[Saved data entries]:
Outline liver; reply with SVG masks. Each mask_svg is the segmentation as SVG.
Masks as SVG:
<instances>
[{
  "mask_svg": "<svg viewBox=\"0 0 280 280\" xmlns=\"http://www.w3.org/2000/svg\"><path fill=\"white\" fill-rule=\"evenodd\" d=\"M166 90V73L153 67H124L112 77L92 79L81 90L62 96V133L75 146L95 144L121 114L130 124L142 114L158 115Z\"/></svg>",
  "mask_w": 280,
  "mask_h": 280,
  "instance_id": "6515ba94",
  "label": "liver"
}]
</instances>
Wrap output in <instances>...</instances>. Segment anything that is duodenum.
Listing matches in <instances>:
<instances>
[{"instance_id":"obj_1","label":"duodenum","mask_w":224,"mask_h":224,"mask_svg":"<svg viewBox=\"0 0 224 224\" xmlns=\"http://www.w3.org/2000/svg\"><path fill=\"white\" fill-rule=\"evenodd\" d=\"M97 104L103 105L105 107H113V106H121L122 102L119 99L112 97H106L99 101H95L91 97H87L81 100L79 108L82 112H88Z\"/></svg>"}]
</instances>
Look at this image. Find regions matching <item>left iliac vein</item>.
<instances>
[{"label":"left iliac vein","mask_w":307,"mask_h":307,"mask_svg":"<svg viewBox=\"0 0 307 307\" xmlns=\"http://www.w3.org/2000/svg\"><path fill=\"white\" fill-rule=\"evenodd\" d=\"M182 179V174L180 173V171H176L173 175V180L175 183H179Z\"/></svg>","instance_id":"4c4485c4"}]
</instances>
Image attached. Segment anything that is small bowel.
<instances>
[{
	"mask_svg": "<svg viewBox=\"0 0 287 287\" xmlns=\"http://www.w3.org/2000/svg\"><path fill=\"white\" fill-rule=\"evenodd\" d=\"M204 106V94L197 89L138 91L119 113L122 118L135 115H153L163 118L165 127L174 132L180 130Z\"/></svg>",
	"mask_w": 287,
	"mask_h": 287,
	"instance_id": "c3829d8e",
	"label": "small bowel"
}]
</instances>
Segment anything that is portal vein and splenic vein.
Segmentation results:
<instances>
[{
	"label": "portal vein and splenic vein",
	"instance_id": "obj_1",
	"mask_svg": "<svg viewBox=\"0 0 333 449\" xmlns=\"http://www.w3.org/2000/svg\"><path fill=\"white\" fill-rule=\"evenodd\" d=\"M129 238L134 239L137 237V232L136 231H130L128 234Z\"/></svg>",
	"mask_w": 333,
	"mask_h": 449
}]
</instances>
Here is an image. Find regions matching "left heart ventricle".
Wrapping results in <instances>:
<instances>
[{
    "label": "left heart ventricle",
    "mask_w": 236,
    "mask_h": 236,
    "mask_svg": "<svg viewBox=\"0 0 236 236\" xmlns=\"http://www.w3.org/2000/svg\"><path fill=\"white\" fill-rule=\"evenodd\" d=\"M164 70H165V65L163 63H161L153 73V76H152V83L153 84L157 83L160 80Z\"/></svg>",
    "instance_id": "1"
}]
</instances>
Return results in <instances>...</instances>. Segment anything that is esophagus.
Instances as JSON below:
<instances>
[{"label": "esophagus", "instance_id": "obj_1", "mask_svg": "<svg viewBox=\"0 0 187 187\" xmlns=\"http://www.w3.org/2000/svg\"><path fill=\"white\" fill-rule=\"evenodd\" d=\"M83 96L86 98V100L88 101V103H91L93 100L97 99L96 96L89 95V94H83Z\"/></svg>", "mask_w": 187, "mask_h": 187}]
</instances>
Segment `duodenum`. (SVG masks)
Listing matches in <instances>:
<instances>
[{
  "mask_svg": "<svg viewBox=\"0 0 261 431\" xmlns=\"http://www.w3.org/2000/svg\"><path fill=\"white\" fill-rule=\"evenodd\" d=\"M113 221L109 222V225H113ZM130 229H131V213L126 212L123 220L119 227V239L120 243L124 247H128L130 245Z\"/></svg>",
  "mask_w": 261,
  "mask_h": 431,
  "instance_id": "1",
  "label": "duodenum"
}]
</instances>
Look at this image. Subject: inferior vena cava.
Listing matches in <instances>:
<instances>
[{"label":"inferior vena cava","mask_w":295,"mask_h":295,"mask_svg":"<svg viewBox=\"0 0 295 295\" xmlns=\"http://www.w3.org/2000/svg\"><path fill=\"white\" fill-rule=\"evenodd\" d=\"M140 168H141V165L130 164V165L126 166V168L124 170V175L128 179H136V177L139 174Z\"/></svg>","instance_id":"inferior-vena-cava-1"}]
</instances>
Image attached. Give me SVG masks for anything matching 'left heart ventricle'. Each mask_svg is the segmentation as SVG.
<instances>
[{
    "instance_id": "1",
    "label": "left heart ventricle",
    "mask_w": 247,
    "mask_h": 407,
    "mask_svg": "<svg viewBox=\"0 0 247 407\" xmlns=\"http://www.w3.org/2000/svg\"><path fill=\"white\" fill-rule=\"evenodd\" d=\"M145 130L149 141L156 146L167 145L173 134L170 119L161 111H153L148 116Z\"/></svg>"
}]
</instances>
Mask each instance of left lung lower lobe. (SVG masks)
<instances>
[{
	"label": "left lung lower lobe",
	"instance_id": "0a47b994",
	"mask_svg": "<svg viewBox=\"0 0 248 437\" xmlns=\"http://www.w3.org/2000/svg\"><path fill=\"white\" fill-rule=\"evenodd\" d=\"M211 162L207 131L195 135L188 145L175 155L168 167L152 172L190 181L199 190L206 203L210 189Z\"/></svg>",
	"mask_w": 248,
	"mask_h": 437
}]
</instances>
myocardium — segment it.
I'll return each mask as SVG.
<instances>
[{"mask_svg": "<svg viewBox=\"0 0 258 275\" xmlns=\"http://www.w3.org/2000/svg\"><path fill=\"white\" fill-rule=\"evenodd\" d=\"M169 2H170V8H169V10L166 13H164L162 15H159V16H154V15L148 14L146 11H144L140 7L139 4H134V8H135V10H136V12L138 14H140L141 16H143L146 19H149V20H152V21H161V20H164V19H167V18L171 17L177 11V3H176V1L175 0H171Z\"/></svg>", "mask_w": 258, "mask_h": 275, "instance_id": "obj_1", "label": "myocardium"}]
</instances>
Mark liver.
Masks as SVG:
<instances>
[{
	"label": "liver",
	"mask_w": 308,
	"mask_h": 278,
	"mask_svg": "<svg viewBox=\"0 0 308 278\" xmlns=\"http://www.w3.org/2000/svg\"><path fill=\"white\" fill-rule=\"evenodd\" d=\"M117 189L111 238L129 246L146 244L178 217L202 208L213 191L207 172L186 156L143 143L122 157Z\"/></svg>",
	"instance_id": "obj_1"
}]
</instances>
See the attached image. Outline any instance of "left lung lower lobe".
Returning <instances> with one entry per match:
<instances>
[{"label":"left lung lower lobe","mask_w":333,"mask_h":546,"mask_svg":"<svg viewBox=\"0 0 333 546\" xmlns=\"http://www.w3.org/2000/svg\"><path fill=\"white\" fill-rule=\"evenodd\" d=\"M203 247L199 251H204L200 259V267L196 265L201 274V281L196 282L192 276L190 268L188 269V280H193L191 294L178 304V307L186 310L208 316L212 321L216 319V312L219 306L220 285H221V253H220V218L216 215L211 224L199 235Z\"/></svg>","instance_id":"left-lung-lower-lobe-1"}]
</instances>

[PROBLEM STATEMENT]: Please filter the data above and copy every line that contains the word "matching".

[ANSWER TO THE EXERCISE]:
Look at this image. Find regions matching <item>left iliac vein</item>.
Here is an image. Find regions matching "left heart ventricle".
Image attached. Give me SVG masks for anything matching 'left heart ventricle'. Each mask_svg is the segmentation as SVG.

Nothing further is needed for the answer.